Strikers did have one advantage – if you get punched hard enough in the face you will be knocked unconscious, no matter your grappling skills. Heavyweight boxers with enough KO power, as well as Muay Thai fighters, were able to knock out their opponents sometimes. Muay Thai is a savage striking style utilizing kicks, knees, elbows, and punches. Muay Thai was more effective against strikers, and even some grapplers, for another reason – the brutal kicks and knees. Basically, if you’re not prepared for your opponent to kick you the face – the force of which can be similar to being struck with a wooden baseball bat – then you run a high risk of being KO’d by a kick to the face.
So let’s back up – why are you telling me this? I think it’s a fascinating deconstruction of how these things play out in the wild. We have an even playing field where every fighter is trying their hardest to win. There are few rules and fighters are mostly just constrained by the laws of physics and the mechanics of the human body. They all have prize money and their pride on the line. Winners and losers are very clearly defined. Few scenarios are this simple to deconstruct but all 1v1 games fit this model. Soccer, tic-tac-toe, hand-to-hand combat, war, etc. While you might expect the best fighter to win in this environment, we see that the strategy is sometimes more important than the individual fitness of the fighter.
The world is shaped by some of these dominant strategies. In 1 vs 1 or team vs team type of games, it can be beneficial to have a cohesive unit of highly trained specialists, aka the 300 Spartans in a tight phalanx formation. These days, we can all picture what a skirmish between a police riot team vs an ad hoc group of citizens looks like. Thus we have the reality that centralized nation states with well-trained and well-funded armies (and the same for domestic law enforcement within its borders) are a dominant strategy.
However, in 1 vs many type games, it’s often more individually beneficial to team up with a small group of other individuals and form a cartel that collectively wins against most other participants. Thus we have to deal with the reality that cartels appear and a small group of private interests can win over most everyone else.

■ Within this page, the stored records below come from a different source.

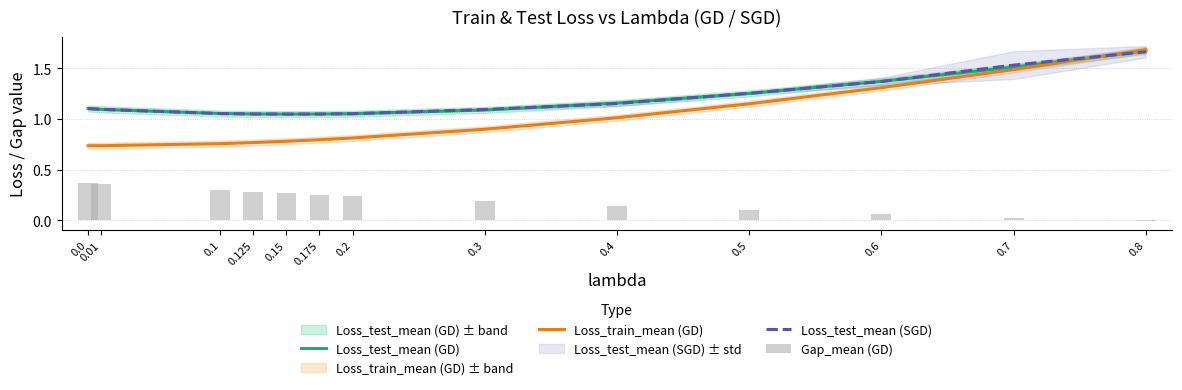

Is it true that Loss_train_mean (GD) equals 0.8 at 0.125?

True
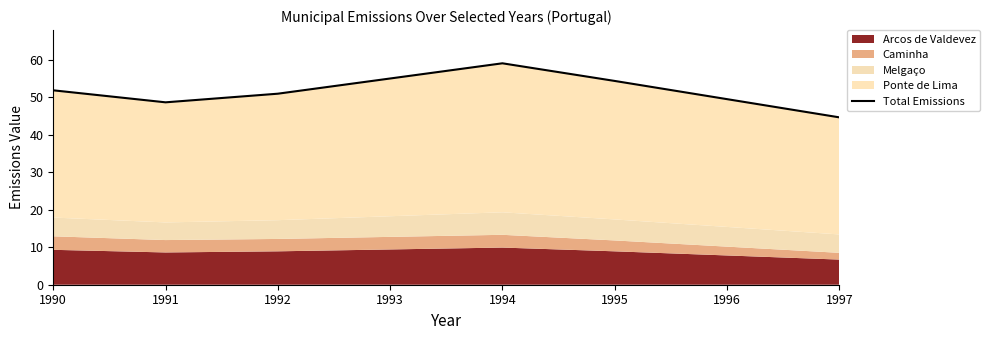

How many interior local valleys (lower than both neighbors) does the data have?

1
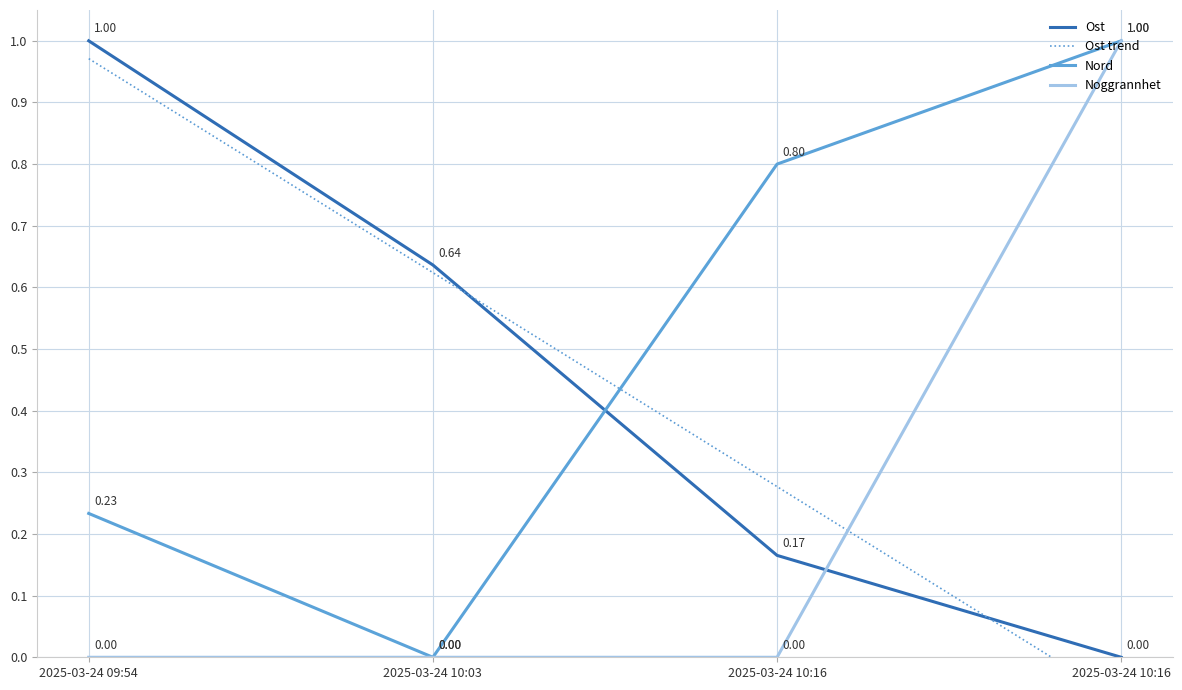

Which series changed the most between 2025-03-24 10:03 and 2025-03-24 10:16?

Nord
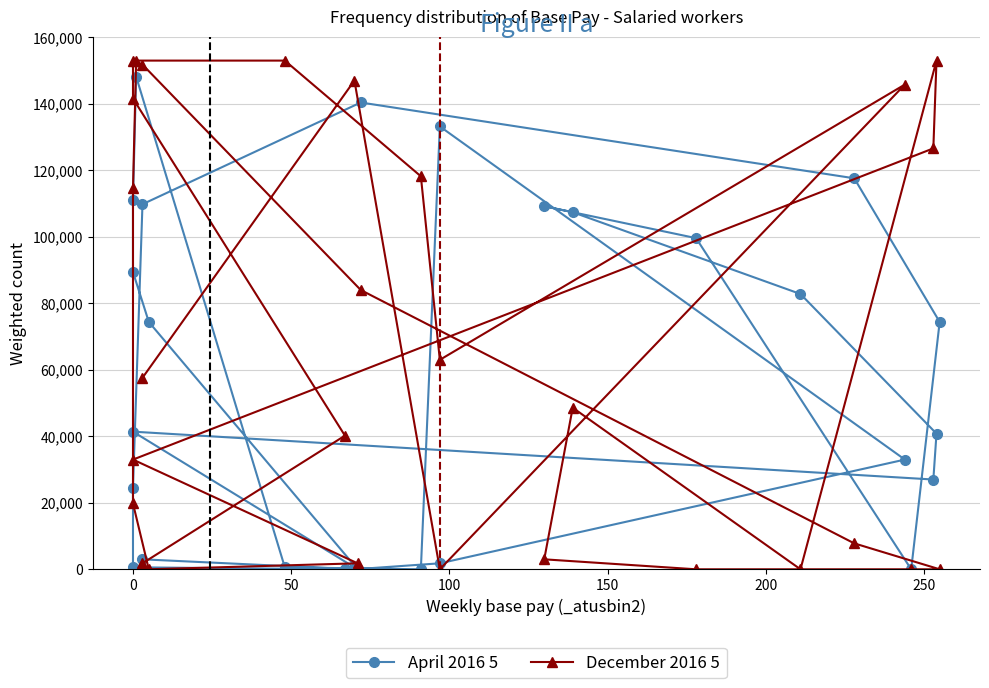

What is the spread (max minus min) of values at 0?

3600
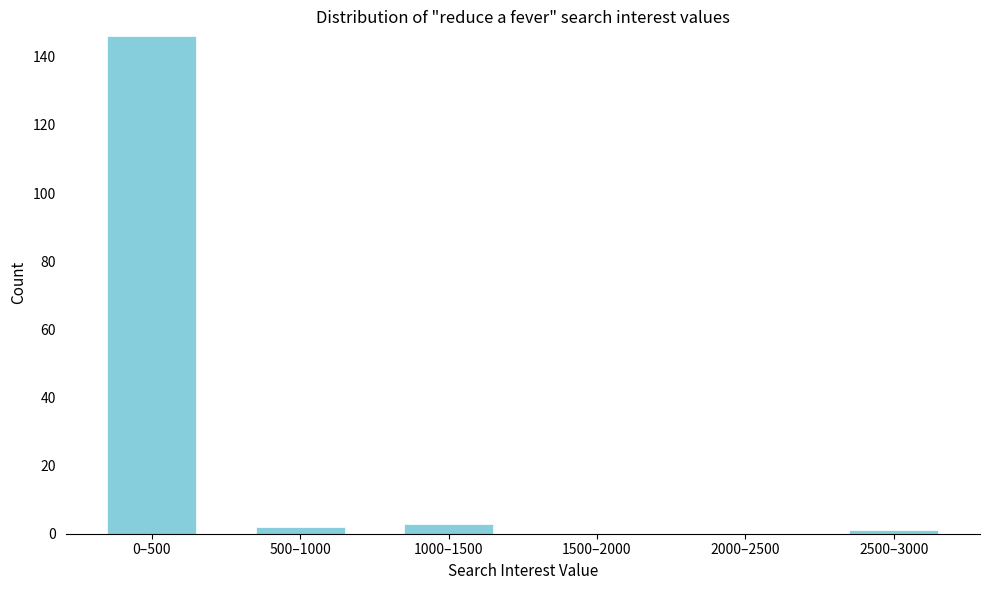

The value at 1500–2000 is 0. True or false?

True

Over the years, MMA fighting has converged on its own style, which is a mixture of jiu jitsu and other grappling moves mixed with Muay Thai style striking. Given all the trial and error involved in tuning the most dominant strategy, it’s hard to argue MMA is not the most effective fighting style…unless you’re Chinese.
There is a Chinese MMA fighter Xu Xiaodong currently the victim of a political bout over this. Traditional martial arts are politically favorable in China as a sort of national pride. Traditional masters are held in high regard and some of them let this go to their head. Some make grand claims about their fighting prowess and claim they could beat the best fighters int he world. While there is really nothing wrong with traditional martial arts, these guys can’t really fight. Xu challenges so-called Kung Fu masters to this style vs style type of match and beats them, badly, despite Xu being past his fighting prime.
Xu has paid a significant political price for this but you can’t deny that he is 100% correct – dominant strategies DO exist and you will lose to them if you don’t adapt to them, no matter how badly you wish otherwise.